Sex, drugs, rock ‘n’ roll, hippie flower power, racial tension and, above all, the looming sense of terror in young men facing the very likely possibility of being drafted to fight in the Vietnam War.
It was the Age of Aquarius, a period of massive social upheaval in the culture of this country (and beyond), which perhaps reached its apogee in 1967 with “the summer of love” in San Francisco and the march on the Pentagon a few months later. Meanwhile, in New York, it was the shock-and-awe of “Hair (The American Tribal Love-Rock Musical),” opening the next year on Broadway, where its knowingly transgressive songs included one (“Hashish”) that served up a lexicon of drug terminology; another (“Sodomy”) that named the full spectrum of sexually explicit behavior; others that celebrated interracial relationships (“Black Boys” and “White Boys”), plus the somewhat scandalous “Be-In,” in which everybody got naked as they chanted the Hare Krishna mantra.
When: Through Sept. 17
Where: Mercury Theater Chicago, 3745 N. Southport
Tickets: $30 – $65
Info: (773) 325-1700;
Run time: 2 hours and 20 minutes with one intermission
Now a half century old, “Hair” has returned, this time in a Mercury Theater Chicago production that is at once grand-scale yet intimate as well as fiercely energetic, and aims to capture the fashion (via Robert Kuhn’s fringe, beads and neo-gypsy costumes), attitudes (a brew of peace, love, militancy and hedonism), anxieties and marijuana haze of the period (even if, ironically, the stuff is increasingly being legalized).

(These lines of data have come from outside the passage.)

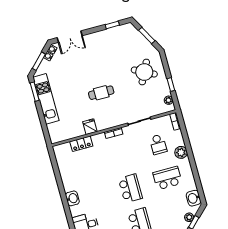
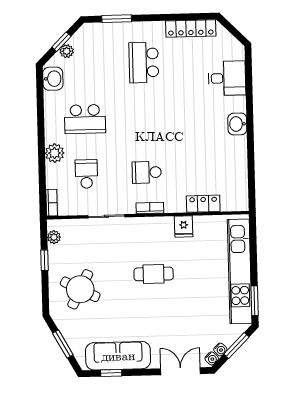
sofa: (111, 37) -> (118, 356), added
kitchen unit: (46, 99) -> (240, 271), width x1.36
school desk: (130, 188) -> (147, 172), moved, width x0.54

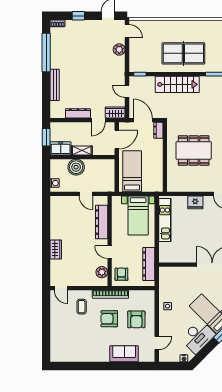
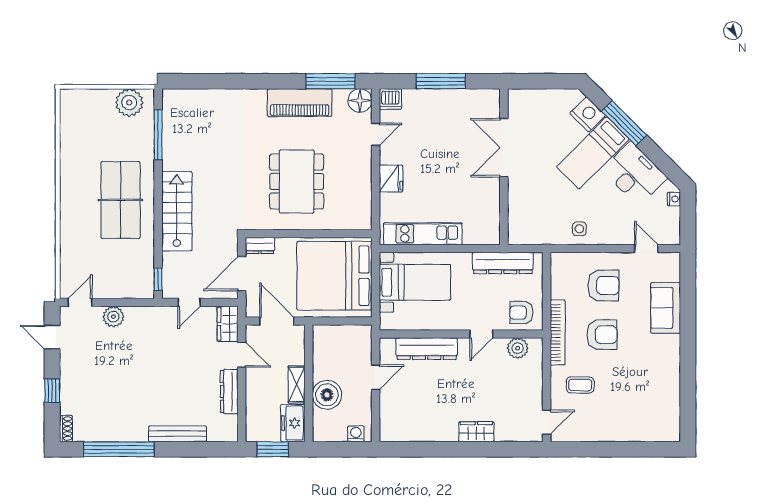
bed: (132, 171) -> (334, 276), width x2.04
armchair: (109, 319) -> (602, 335), turned -90

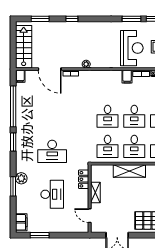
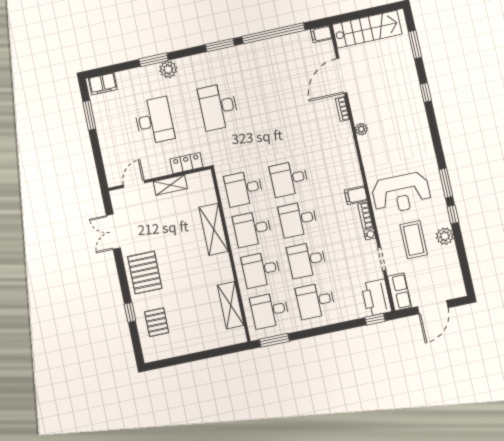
desk: (52, 194) -> (154, 121), turned -90

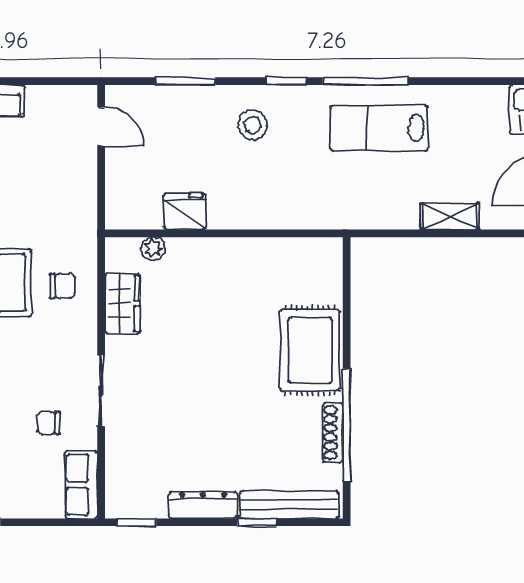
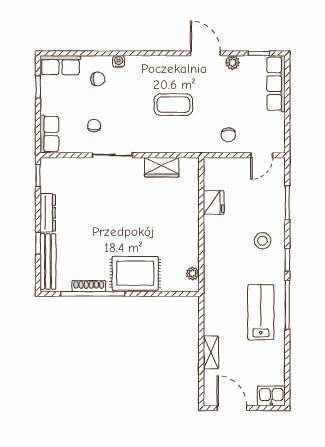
plant: (153, 249) -> (193, 273), moved
chair: (62, 286) -> (228, 135), moved
row of seats: (81, 485) -> (49, 134), moved, turned 90

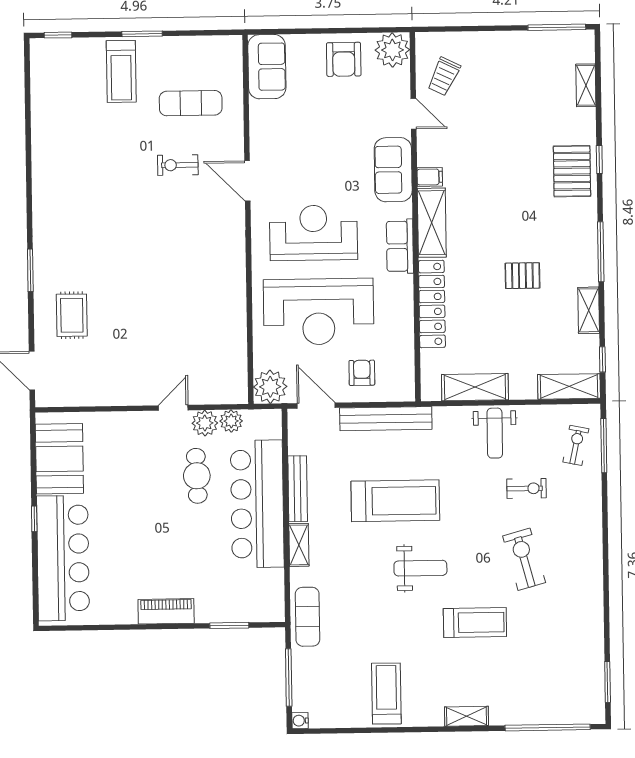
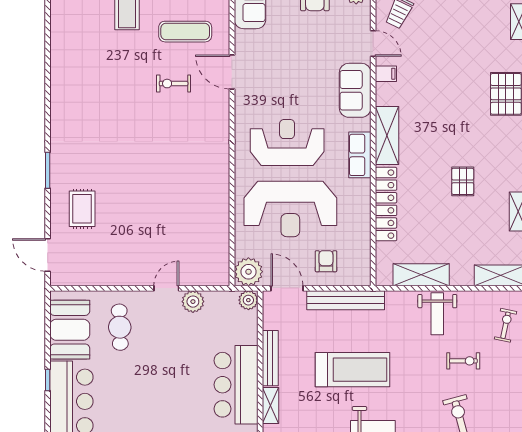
filing cabinet: (430, 177) -> (386, 74), moved
door: (247, 181) -> (232, 72), moved
pallet: (522, 276) -> (463, 181), turned 90
plant: (231, 421) -> (248, 300), moved
cafe table: (197, 476) -> (120, 327), moved
bar counter: (257, 504) -> (236, 385), width x0.73

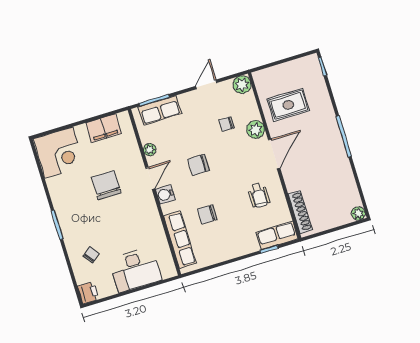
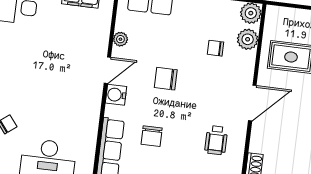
plant: (256, 130) -> (248, 39), moved
chair: (106, 185) -> (57, 57), removed
chair: (207, 214) -> (152, 136), turned -90

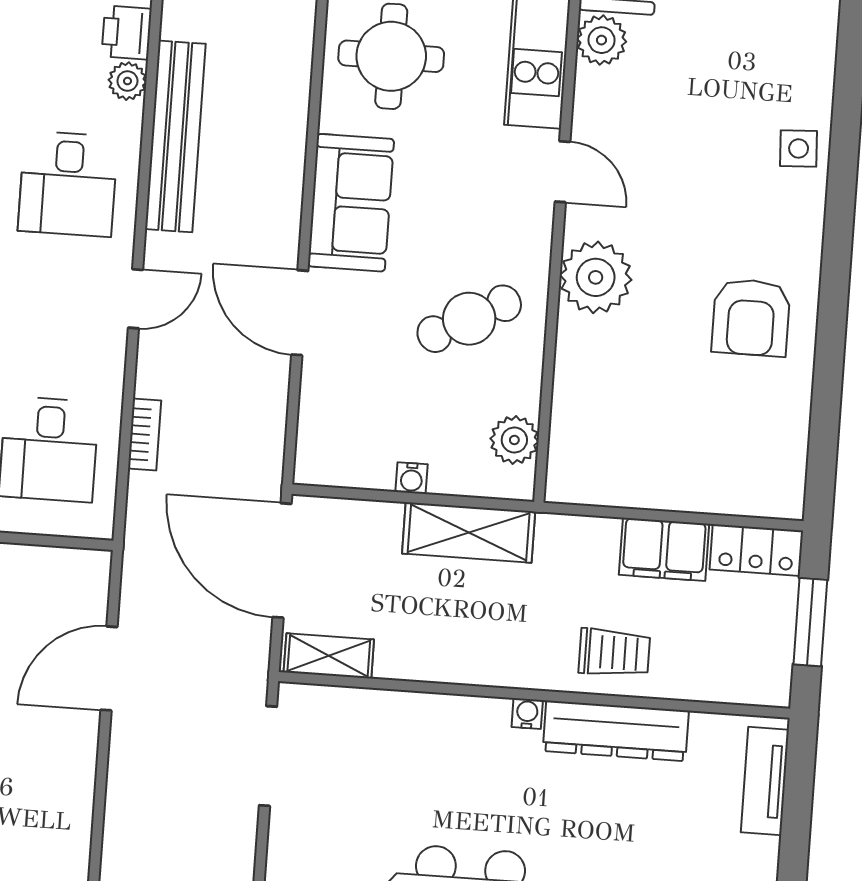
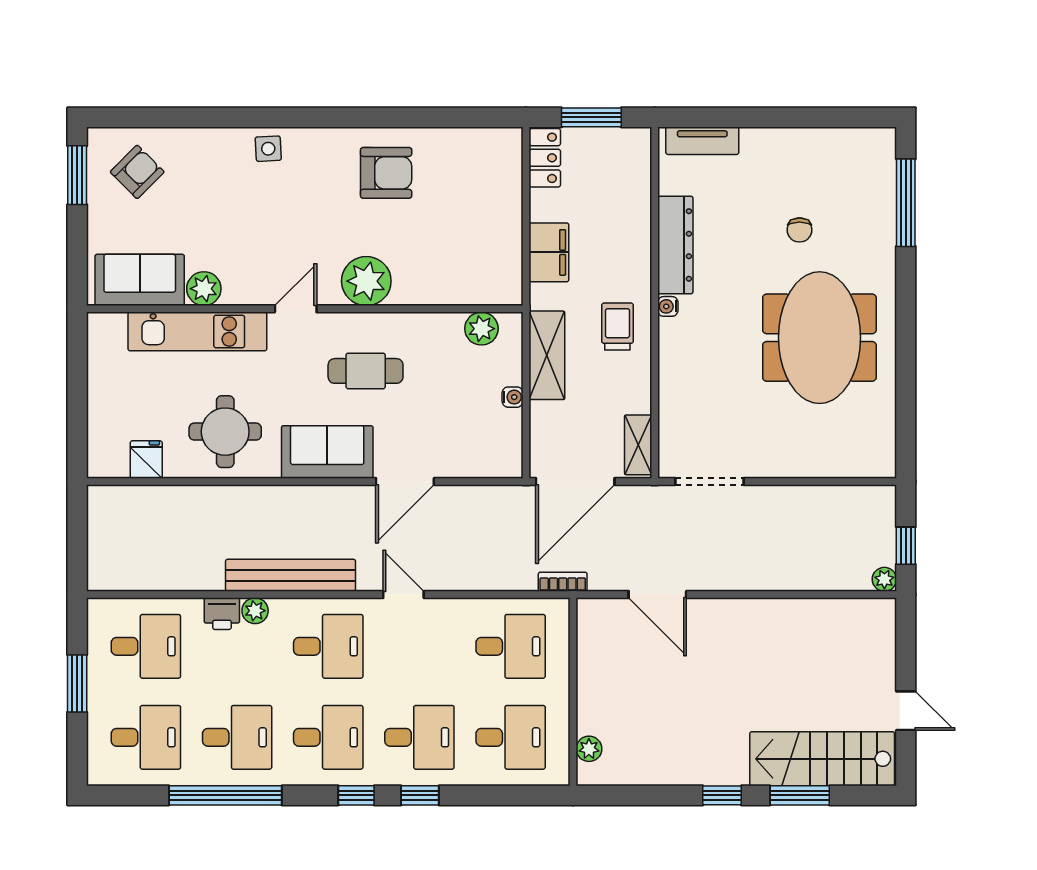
cafe table: (469, 319) -> (366, 371), moved, turned -62
bookcase: (145, 434) -> (563, 582), moved
filing cabinet: (664, 549) -> (549, 252), moved
trolley: (614, 653) -> (617, 326), moved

The 1960s are an incredibly tricky period to reinvent without seeming fake and kitschy. But while not everything old in “Hair” is new again (something understood by those who lived through the era, as I, along with a brother of draft age, did), the current sense of a country profoundly divided over many issues has its parallels in the musical. And as an anthropological artifact (the show even has a cameo turn for Margaret Mead, although she is horribly trivialized), it has both its truths and half-truths. Best of all, there is the show’s still iconic, and both bracing and embracing (and largely sung-through) score by composer Galt MacDermott, and lyricists Gerome Ragni and James Rado. “Hair,” it should be recalled, was the “Rent” and “Hamilton” of its day.
At the Mercury, director Brenda Didier (in collaboration with choreographer Chris Carter) has given us a classic environmental staging, making extensive use of Jeffrey D. Kmiec’s squatter-like set with its scaffolding and slanted wooden beams suggesting communal squalor, and its flamboyance emphasized by a thrust perch that projects into the audience. This in-your-face quality fits a show about young people reveling in the flesh even as a far-off war (and the war in the streets) magnifies their sense of mortality.

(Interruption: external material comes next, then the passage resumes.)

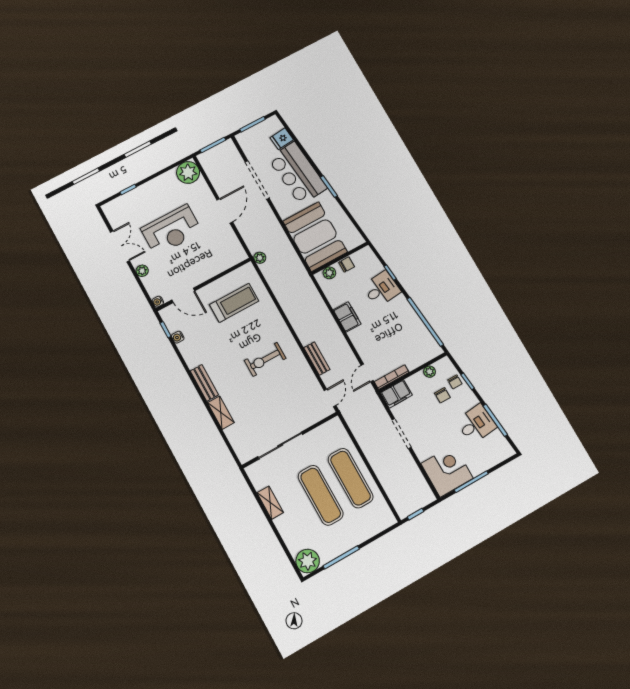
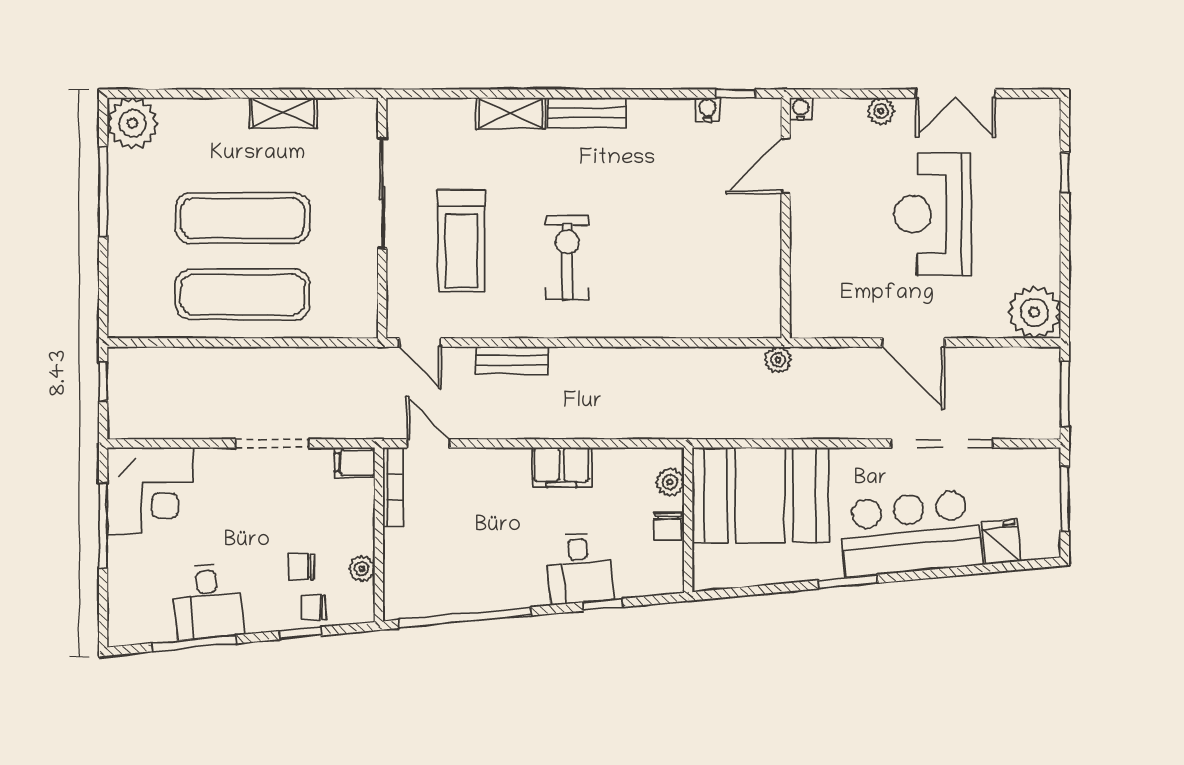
treadmill: (234, 303) -> (461, 241), moved
filing cabinet: (396, 394) -> (355, 462), width x0.50

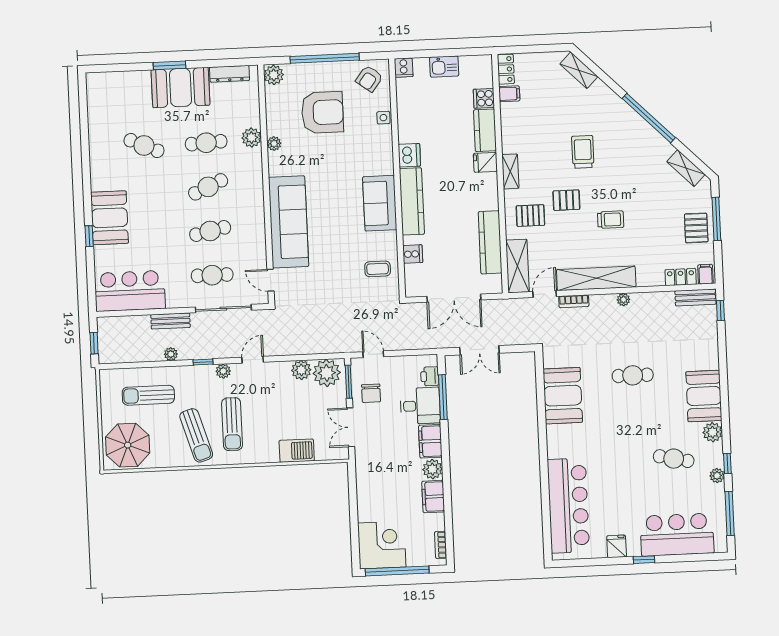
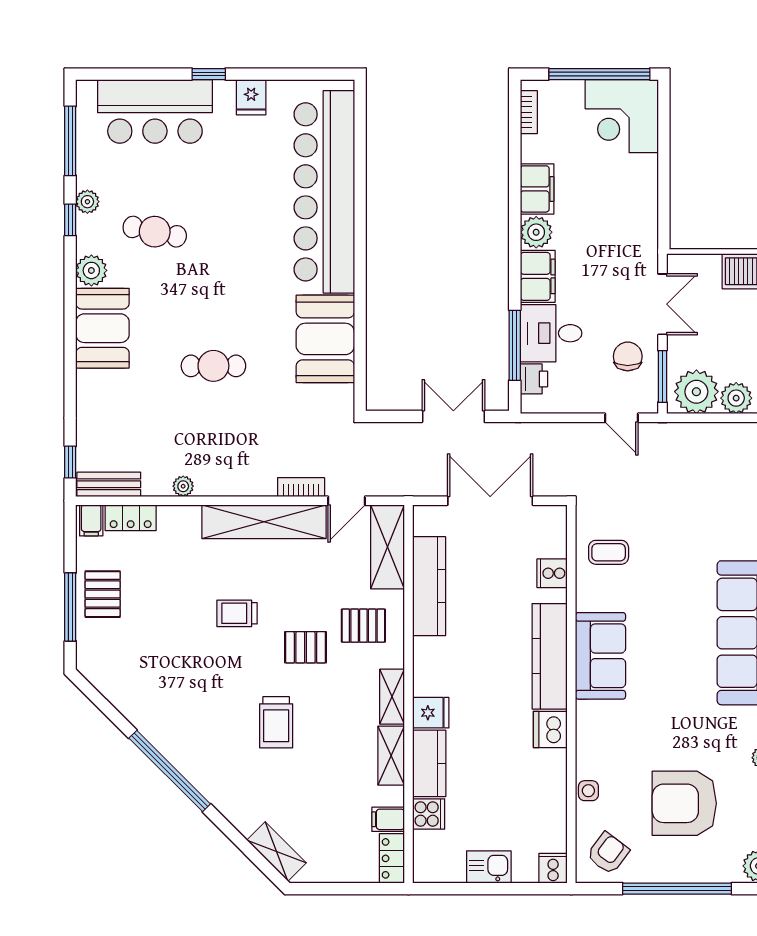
shelving: (686, 168) -> (391, 756), moved, turned 45
plant: (623, 300) -> (183, 486), moved
bar counter: (568, 506) -> (324, 192), width x1.36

At the center of the show’s “tribe” are two friends in late adolescence: Claude (Liam Quealy), the sensitive guy from a middle-class family in Queens, New York, whose parents cannot accept their son’s rebellion, and Berger (Matthew Keefer, who moves like a wild cat), the angrier and more overtly sexual guy who gets expelled from high school. It is Claude who gets his draft notice but, but despite pressure from all around him, cannot burn it. Yet he celebrates every part of his still unbloodied body and spirit in “I Got Life,” a song to which Quealy brings exceptional fire and conviction. That sentiment is reiterated later in a beautiful rendering (led by Caleb Baze) of “What a Piece of Work Is Man” (and of course who better to borrow lyrics from than Shakespeare)?
The clarion voices of this theatrical “tribe” are top notch, and beyond Quealy and Keffer include Evan Tyrone Martin (star of Paramount’s “Jesus Christ Superstar”) as the angry Hud; Aaron M. Davidson, who is in love with Mick Jagger, as the quirky Woof; Sheila (Michelle Lauto, so stellar in “Spamilton”) as Sheila, the activist who goes to the Pentagon march, and who knocks out the torchy “Easy to Be Hard”; Jeannie (Lucy Godinez), who is in love with Berger but pregnant from a casual encounter; Cherise Thomas as Dionne, the voice of Aquarius; Candace C. Edwards (who does a terrific job in a race-reversed take on Abraham Lincoln); Leryn Turlington as the innocent Crissy, who brings effortless charm to “Frank Mills,” the funny-sad tale of her crush on a guy she encountered once in the West Village. Music director Eugene Dizon and his five-piece band also give full power to the score.
And what about that nude scene? Nick Belley’s lighting, and the subtly camouflaging psychedelic projections by Pete Guither (of The Living Canvas) are just artful and revealing enough. Besides, by now you’ve seen far more on the Internet.